A huge part of the blame for today’s disaster attaches to conservatives and Republicans ourselves.
At the beginning of this process we made a strategic decision: unlike, say, Democrats in 2001 when President Bush proposed his first tax cut, we would make no deal with the administration. No negotiations, no compromise, nothing… This would be Obama’s Waterloo – just as healthcare was Clinton’s in 1994.
Only… this time, when we went for all the marbles, we ended with none.
Could a deal have been reached? … We do know that the gap between this plan and traditional Republican ideas is not very big. [emphasis added] The Obama plan has a broad family resemblance to Mitt Romney’s Massachusetts plan.
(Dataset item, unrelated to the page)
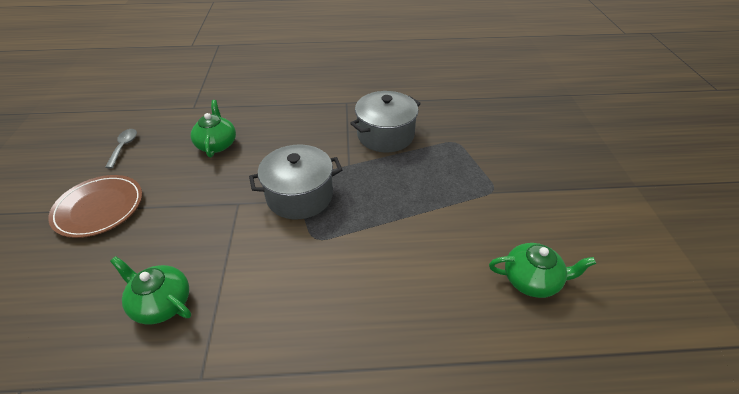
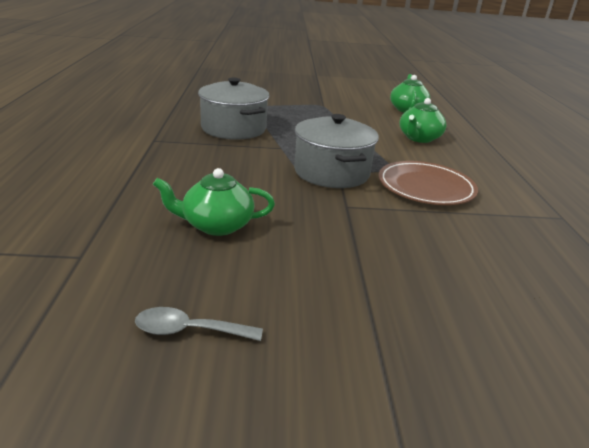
camera: 90 degrees left, 15 degrees down
brown plate [48,175,142,238] -> brown plate moved to [378,161,478,205]
green teapot [110,256,191,325] -> green teapot moved to [399,98,447,143]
It builds on ideas developed at the Heritage Foundation in the early 1990s…
Barack Obama badly wanted Republican votes for his plan. Could we have leveraged his desire to align the plan more closely with conservative views? … Too late now…
No illusions please: This bill will not be repealed. Even if Republicans scored a 1994 style landslide in November, how many votes could we muster to re-open the “doughnut hole” and charge seniors more for prescription drugs? How many votes to re-allow insurers to rescind policies when they discover a pre-existing condition? How many votes to banish 25 year olds from their parents’ insurance coverage? …
We followed the most radical voices in the party and the movement, and they led us to abject and irreversible defeat.